Question

C Albicans Genome Count Matrix Total Genes

1

Entering edit mode

8.0 years ago

kpr ▴ 80

Full Disclosure: I am really new to RNA sequencing.

I am using bowtie, tophat, and htseq to build a counts matrix of reads for my samples. I am using the "chromosomes" file to build my reference genome from CGD. Everything seems to be going well.

My understanding is that there are 6620 total features for haploids. My data set is diploid, which should give me 13,280 total features. However, when I look at my resulting counts matrix, I have approx 12,800 rows. Shouldn't I expect 13,280 rows because each row corresponds to a feature?

Numbers are from: http://www.candidagenome.org/cache/C_albicans_SC5314_genomeSnapshot.html

RNA-Seq sequence gene • 2.1k views

ADD COMMENT • link updated 7.3 years ago by h.mon 35k • written 8.0 years ago by kpr ▴ 80

0

Entering edit mode

What do you mean by feature? RNA sequencing typically uses genes or transcripts to quantify against.
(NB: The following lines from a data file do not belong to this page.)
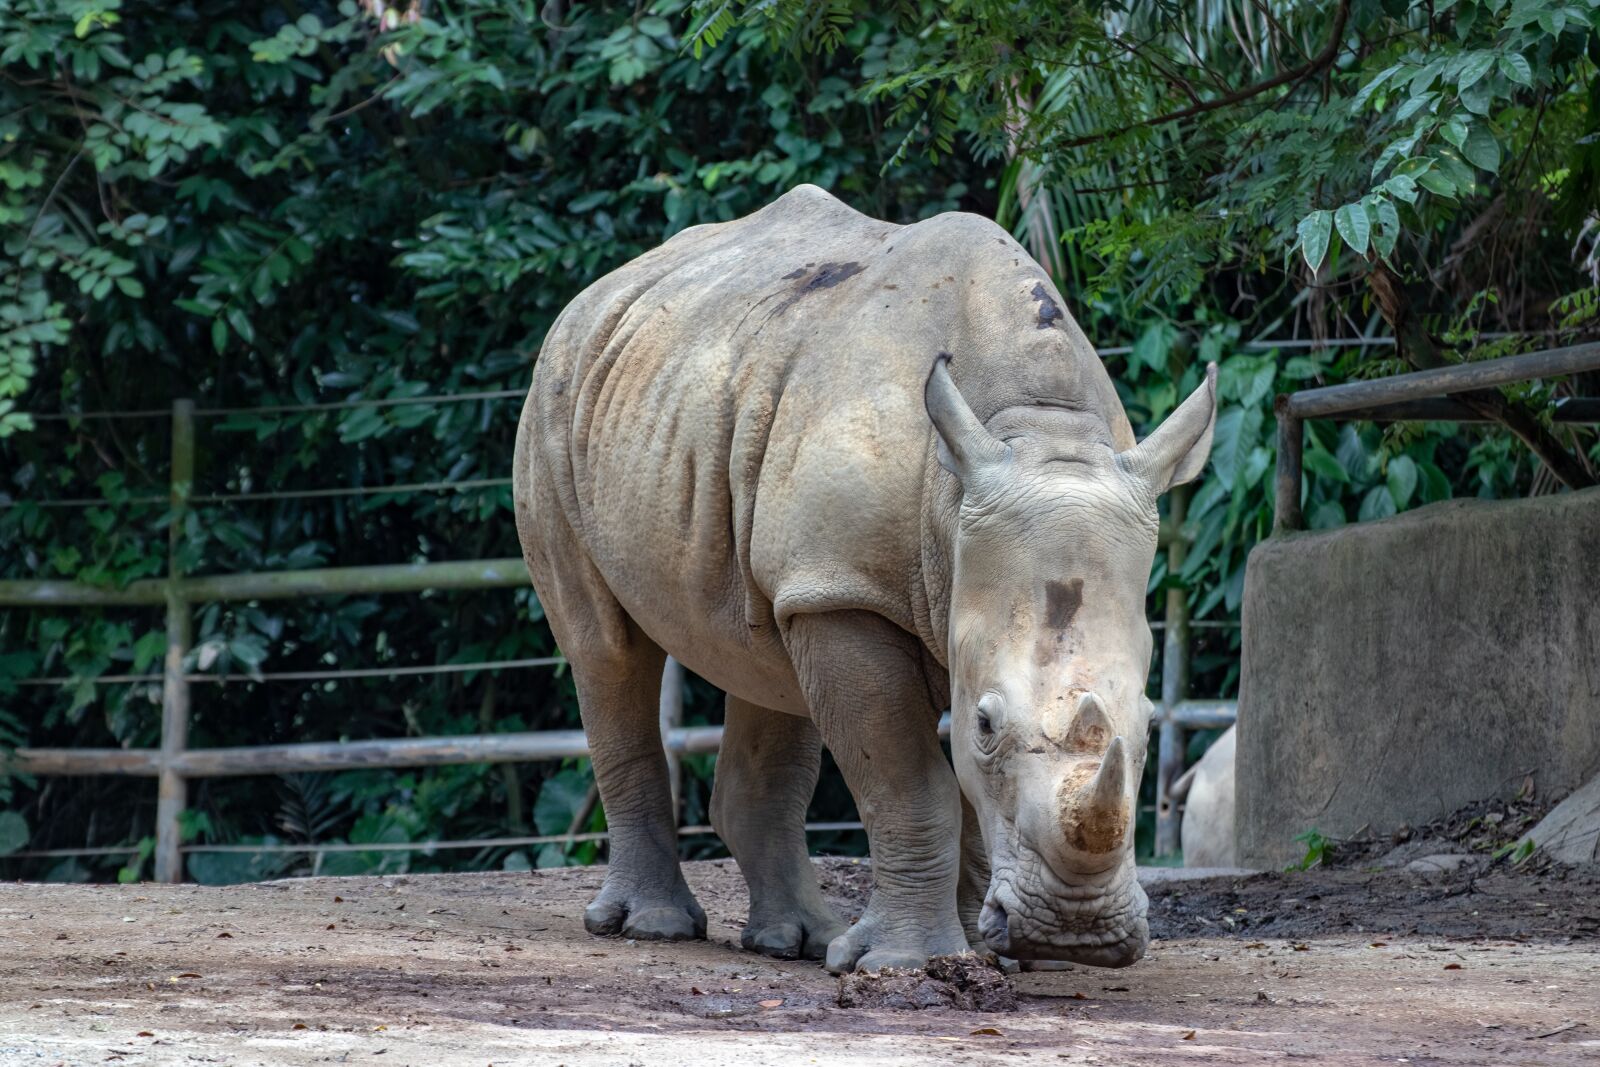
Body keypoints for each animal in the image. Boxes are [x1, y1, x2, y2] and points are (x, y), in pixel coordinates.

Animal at [513, 185, 1216, 972]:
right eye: (986, 725)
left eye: (1149, 723)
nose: (1080, 935)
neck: (1037, 429)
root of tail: (599, 293)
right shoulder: (849, 590)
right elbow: (911, 781)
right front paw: (906, 963)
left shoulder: (866, 578)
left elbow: (960, 795)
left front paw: (988, 954)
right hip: (557, 397)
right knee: (608, 648)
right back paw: (654, 927)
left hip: (725, 416)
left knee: (766, 658)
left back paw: (793, 940)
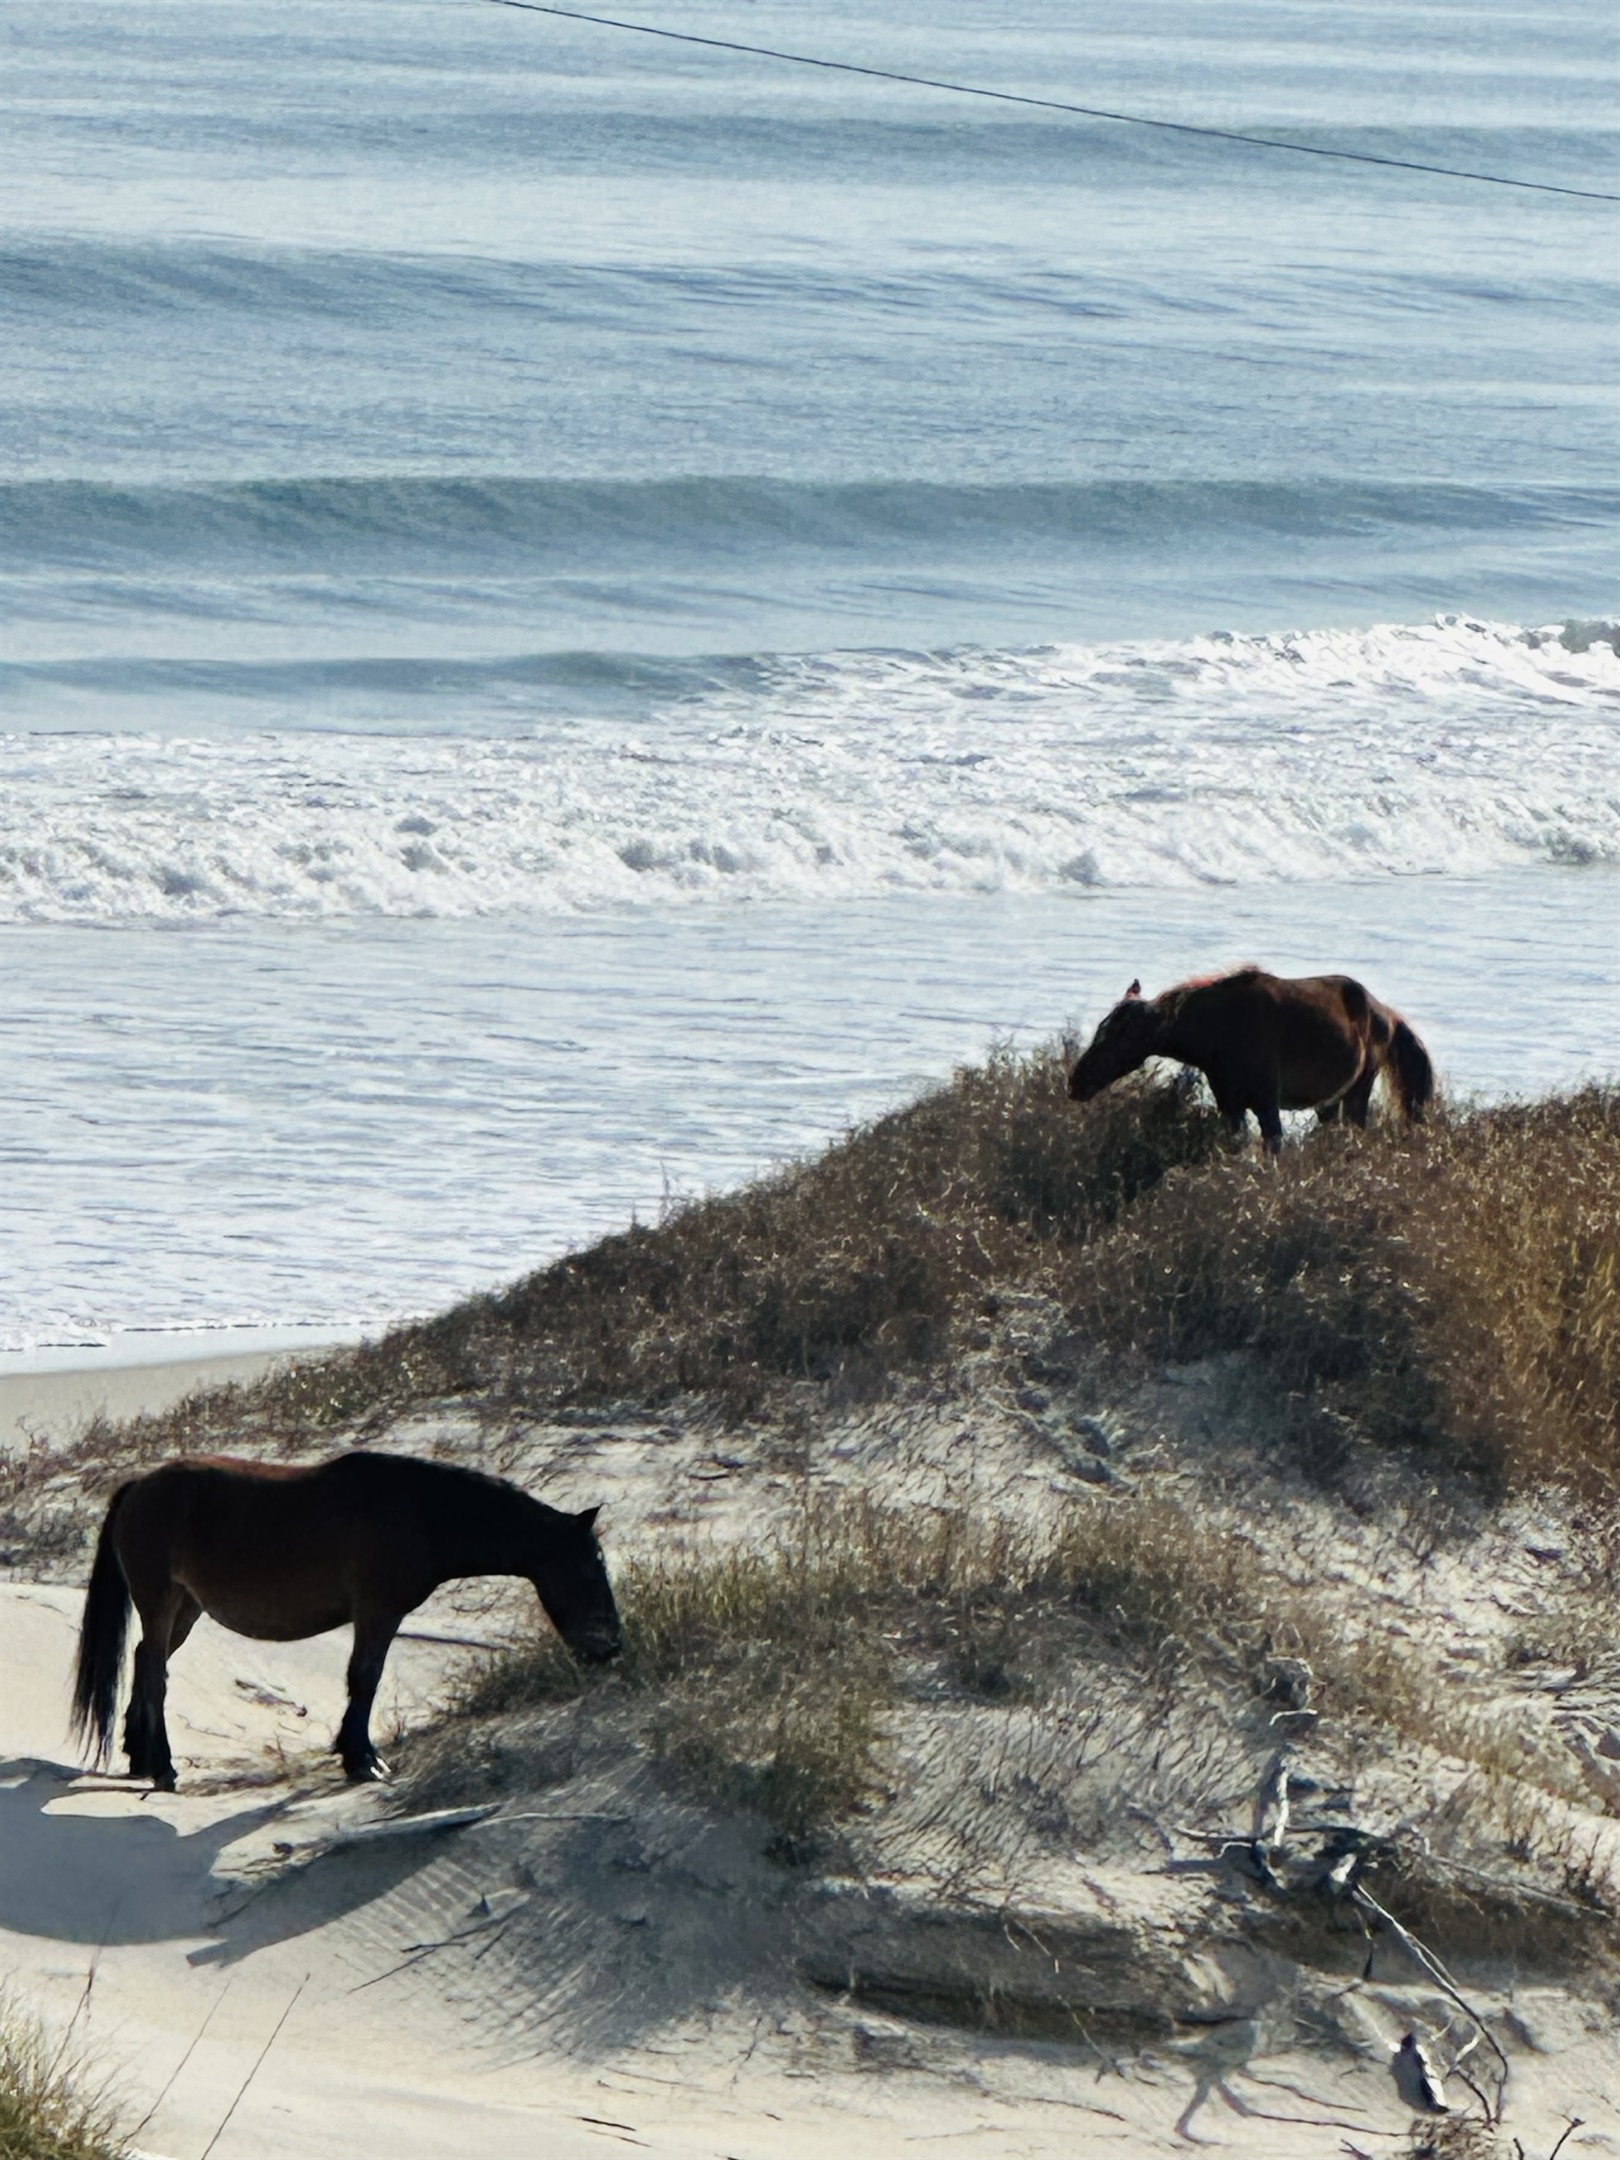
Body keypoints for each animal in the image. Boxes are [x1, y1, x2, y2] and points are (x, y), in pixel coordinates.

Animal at [70, 1450, 622, 1791]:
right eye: (589, 1565)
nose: (611, 1647)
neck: (421, 1511)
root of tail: (139, 1486)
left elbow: (363, 1681)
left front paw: (356, 1753)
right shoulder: (377, 1613)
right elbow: (365, 1679)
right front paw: (363, 1759)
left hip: (185, 1608)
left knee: (146, 1661)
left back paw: (140, 1756)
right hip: (161, 1601)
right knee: (154, 1674)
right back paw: (163, 1767)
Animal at [1066, 967, 1434, 1153]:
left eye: (1123, 1035)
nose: (1076, 1083)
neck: (1222, 1028)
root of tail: (1385, 1014)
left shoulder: (1266, 1104)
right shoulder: (1231, 1106)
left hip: (1357, 1092)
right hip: (1329, 1103)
Diploid means two copies of the chromosome, each will contain mostly identical features (an allele of a gene is still the same gene). The fact that the table that you link to doubles the features confuses me.

ADD REPLY • link 8.0 years ago by Istvan Albert 102k

score 1 · Answer 1 · 2018-03-28

1

Entering edit mode

7.3 years ago

h.mon 35k

The easiest explanation is some features classes are not present on your annotation. If you used a "gene" gtf, some features were probably left out, like "centromere", "repeat_region", etc. As I am not familiar with this genome, I can't say for sure.

My understanding is that there are 6620 total features for haploids. My data set is diploid, which should give me 13,280 total features.

The math is not that straight-forward: 2 * 6620 = 13240 != 13280. In fact, if you sum up features per chromosome set (A and B), you will see chr set A has 6615, and chr set B has 6613 features. The 6620 features for the "haploid total" means a few features are found on set A but not set B, and vice-versa. The 13280 comes from chr set A set + chr set B set + mitochondrial genome ( 6615 + 6613 + 52 = 13280 ).

All in all, a rather confusing genome and annotation, for people used to "normal" haploid reference genomes. You should read carefully the papers describing the assembly and annotation of this genome, and any papers describing updates.

Bear in mind that this will have a (minor) implication to your later question, Generate a counts matrix with paired-end non-stranded samples.

ADD COMMENT • link 7.3 years ago by h.mon 35k

2

Entering edit mode

The Candida community are a bit weird in their gene annotations as they have independent gene IDs for genes on each chromatid of the diploid. This is presumably because at least lab strains cannot reproduce sexually, and so the two copies can diverge independently and each copy is on a fixed haplotype.

Chr set A contains 7 genes not found on Chr set B, and Chr set B contains 5 genes not found on A. Presumably these have been lost in a deletion event at some point. In addition there are the 52 mitochondrial genes (which of course actually exist at a ploidy way in excess of diploid, but are only annotated once) and the rDNA array "RDN1", which is only listed once.

I'd be very careful about your mapping settings when mapping to this because I guess almost all reads will map to more than one location, and this may confuse your mapper depending on the settings.

ADD REPLY • link 7.3 years ago by i.sudbery 21k

0

Entering edit mode

Thanks i.sudbery! I ended up separating the A and B allele and mapping them separately. This appears to have solved the issue? I don't have a lot of experience with a phased genome. Any recommendations on finding an example pipeline for them?

ADD REPLY • link 7.3 years ago by kpr ▴ 80

1

Entering edit mode

Chr set A contains 7 genes not found on Chr set B, and Chr set B contains 5 genes not found on A.

As i.sudbery explained, you will be missing 5 or 7 genes, depending on which haplotype you selected. This is 0.1% of the total genes, I could live with that. But if you want to be perfectionist, you could add the missing genes sequences to your reference haploid set - you will have to find them, though.